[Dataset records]
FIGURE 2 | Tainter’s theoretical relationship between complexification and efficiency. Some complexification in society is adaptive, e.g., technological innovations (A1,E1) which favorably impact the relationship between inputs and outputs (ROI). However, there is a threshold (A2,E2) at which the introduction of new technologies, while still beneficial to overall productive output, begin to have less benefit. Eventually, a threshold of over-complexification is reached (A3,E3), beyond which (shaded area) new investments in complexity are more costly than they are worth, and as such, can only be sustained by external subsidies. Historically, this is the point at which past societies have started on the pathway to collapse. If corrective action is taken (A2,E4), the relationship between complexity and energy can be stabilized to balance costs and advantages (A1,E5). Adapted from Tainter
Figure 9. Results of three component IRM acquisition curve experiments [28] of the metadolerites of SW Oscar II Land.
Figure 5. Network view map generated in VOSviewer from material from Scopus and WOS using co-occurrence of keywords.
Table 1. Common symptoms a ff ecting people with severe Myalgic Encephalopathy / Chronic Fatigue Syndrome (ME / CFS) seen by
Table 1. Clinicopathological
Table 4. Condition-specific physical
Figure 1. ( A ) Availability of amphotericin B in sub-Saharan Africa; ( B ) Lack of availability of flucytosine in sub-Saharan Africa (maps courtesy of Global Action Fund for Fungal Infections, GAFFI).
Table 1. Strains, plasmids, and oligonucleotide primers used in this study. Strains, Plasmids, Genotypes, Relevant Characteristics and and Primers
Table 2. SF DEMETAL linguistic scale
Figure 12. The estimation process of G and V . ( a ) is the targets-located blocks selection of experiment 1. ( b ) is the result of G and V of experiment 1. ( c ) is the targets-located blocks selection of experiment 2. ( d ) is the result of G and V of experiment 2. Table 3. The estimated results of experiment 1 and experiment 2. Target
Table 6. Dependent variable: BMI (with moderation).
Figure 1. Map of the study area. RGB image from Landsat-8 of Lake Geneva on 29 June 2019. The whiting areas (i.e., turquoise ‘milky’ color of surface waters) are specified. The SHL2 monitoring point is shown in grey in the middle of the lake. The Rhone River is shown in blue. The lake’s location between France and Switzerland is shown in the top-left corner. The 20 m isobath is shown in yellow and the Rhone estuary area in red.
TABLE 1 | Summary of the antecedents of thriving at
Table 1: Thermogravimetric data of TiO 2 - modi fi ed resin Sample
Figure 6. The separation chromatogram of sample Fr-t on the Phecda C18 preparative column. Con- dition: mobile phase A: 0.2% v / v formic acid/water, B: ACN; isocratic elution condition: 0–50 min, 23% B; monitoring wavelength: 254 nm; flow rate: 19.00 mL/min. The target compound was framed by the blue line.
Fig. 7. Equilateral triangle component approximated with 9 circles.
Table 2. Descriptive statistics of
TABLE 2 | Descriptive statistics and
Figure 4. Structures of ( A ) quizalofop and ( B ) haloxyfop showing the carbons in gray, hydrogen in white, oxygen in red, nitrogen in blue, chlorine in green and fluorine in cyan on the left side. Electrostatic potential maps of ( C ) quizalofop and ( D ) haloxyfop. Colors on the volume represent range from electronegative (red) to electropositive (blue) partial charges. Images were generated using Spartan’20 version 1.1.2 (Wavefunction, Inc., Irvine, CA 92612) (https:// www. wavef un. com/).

- Exercise -
Restate word for word the entries above, starting at the line with "Table 1. Common" and ending at the line with "Figure 6. The", inclusive, and no others.

- Solution -
Table 1. Common symptoms a ff ecting people with severe Myalgic Encephalopathy / Chronic Fatigue Syndrome (ME / CFS) seen by
Table 1. Clinicopathological
Table 4. Condition-specific physical
Figure 1. ( A ) Availability of amphotericin B in sub-Saharan Africa; ( B ) Lack of availability of flucytosine in sub-Saharan Africa (maps courtesy of Global Action Fund for Fungal Infections, GAFFI).
Table 1. Strains, plasmids, and oligonucleotide primers used in this study. Strains, Plasmids, Genotypes, Relevant Characteristics and and Primers
Table 2. SF DEMETAL linguistic scale
Figure 12. The estimation process of G and V . ( a ) is the targets-located blocks selection of experiment 1. ( b ) is the result of G and V of experiment 1. ( c ) is the targets-located blocks selection of experiment 2. ( d ) is the result of G and V of experiment 2. Table 3. The estimated results of experiment 1 and experiment 2. Target
Table 6. Dependent variable: BMI (with moderation).
Figure 1. Map of the study area. RGB image from Landsat-8 of Lake Geneva on 29 June 2019. The whiting areas (i.e., turquoise ‘milky’ color of surface waters) are specified. The SHL2 monitoring point is shown in grey in the middle of the lake. The Rhone River is shown in blue. The lake’s location between France and Switzerland is shown in the top-left corner. The 20 m isobath is shown in yellow and the Rhone estuary area in red.
TABLE 1 | Summary of the antecedents of thriving at
Table 1: Thermogravimetric data of TiO 2 - modi fi ed resin Sample
Figure 6. The separation chromatogram of sample Fr-t on the Phecda C18 preparative column. Con- dition: mobile phase A: 0.2% v / v formic acid/water, B: ACN; isocratic elution condition: 0–50 min, 23% B; monitoring wavelength: 254 nm; flow rate: 19.00 mL/min. The target compound was framed by the blue line.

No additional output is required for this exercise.